What to do: Print the entries below exactly as they appear, from the first line up to and including the line with "Androscoggin Valley Hospital". Do not print any pictures.

Entries provided:
══════

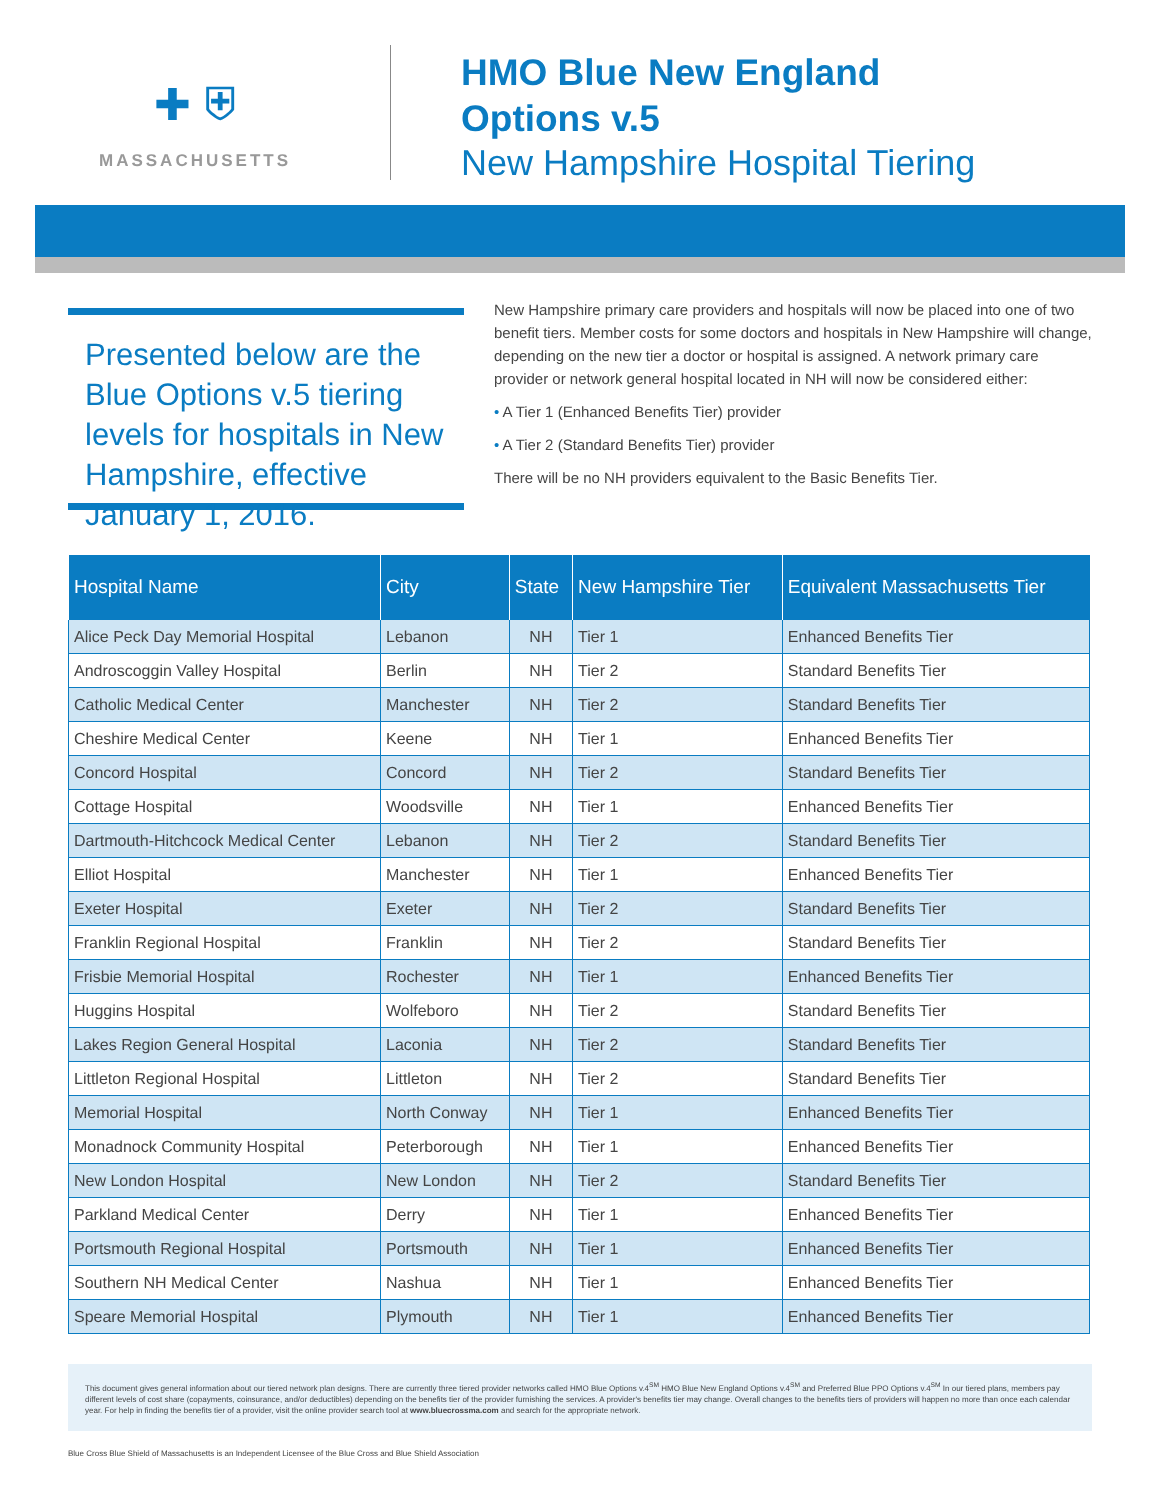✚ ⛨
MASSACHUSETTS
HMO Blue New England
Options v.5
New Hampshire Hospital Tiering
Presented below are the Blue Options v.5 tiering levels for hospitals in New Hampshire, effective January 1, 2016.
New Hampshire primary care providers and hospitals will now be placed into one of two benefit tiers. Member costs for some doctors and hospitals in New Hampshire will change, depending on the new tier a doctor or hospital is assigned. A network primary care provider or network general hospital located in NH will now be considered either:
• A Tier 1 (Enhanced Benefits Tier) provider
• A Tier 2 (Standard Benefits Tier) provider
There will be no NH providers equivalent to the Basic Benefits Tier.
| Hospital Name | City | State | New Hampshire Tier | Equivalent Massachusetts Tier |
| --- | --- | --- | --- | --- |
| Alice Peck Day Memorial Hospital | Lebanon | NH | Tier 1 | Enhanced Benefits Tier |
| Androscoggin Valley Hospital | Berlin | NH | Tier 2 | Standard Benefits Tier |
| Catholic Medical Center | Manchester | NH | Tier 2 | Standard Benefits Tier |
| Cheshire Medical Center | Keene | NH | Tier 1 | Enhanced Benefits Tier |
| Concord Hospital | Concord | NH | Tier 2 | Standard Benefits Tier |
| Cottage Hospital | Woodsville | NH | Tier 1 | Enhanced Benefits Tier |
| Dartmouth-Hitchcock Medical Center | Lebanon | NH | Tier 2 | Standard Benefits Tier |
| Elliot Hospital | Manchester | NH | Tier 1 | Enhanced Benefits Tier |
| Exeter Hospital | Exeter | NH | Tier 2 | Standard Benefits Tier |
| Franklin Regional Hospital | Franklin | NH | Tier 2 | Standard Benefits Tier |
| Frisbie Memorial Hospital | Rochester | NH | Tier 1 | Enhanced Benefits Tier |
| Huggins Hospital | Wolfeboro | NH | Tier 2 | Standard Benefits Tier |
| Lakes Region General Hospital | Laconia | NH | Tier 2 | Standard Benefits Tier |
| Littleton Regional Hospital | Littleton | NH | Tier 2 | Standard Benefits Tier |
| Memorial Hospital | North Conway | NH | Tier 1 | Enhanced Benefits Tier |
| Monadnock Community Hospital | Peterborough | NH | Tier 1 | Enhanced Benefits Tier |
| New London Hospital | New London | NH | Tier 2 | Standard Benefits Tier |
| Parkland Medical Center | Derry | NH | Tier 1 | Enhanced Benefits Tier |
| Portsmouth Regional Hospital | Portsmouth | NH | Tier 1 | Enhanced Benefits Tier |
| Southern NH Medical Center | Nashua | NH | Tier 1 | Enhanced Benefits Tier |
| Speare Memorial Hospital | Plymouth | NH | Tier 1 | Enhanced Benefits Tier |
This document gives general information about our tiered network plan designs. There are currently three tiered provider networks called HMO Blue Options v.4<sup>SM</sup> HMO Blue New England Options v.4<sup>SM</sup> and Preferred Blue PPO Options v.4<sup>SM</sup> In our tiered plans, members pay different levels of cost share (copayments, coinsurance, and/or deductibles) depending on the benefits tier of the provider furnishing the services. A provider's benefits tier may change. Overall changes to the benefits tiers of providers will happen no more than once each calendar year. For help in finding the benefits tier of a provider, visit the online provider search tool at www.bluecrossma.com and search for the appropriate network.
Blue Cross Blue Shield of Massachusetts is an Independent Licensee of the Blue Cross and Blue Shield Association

══════

Answer to the problem:
✚ ⛨
MASSACHUSETTS
HMO Blue New England
Options v.5
New Hampshire Hospital Tiering
Presented below are the Blue Options v.5 tiering levels for hospitals in New Hampshire, effective January 1, 2016.
New Hampshire primary care providers and hospitals will now be placed into one of two benefit tiers. Member costs for some doctors and hospitals in New Hampshire will change, depending on the new tier a doctor or hospital is assigned. A network primary care provider or network general hospital located in NH will now be considered either:
• A Tier 1 (Enhanced Benefits Tier) provider
• A Tier 2 (Standard Benefits Tier) provider
There will be no NH providers equivalent to the Basic Benefits Tier.
| Hospital Name | City | State | New Hampshire Tier | Equivalent Massachusetts Tier |
| --- | --- | --- | --- | --- |
| Alice Peck Day Memorial Hospital | Lebanon | NH | Tier 1 | Enhanced Benefits Tier |
| Androscoggin Valley Hospital | Berlin | NH | Tier 2 | Standard Benefits Tier |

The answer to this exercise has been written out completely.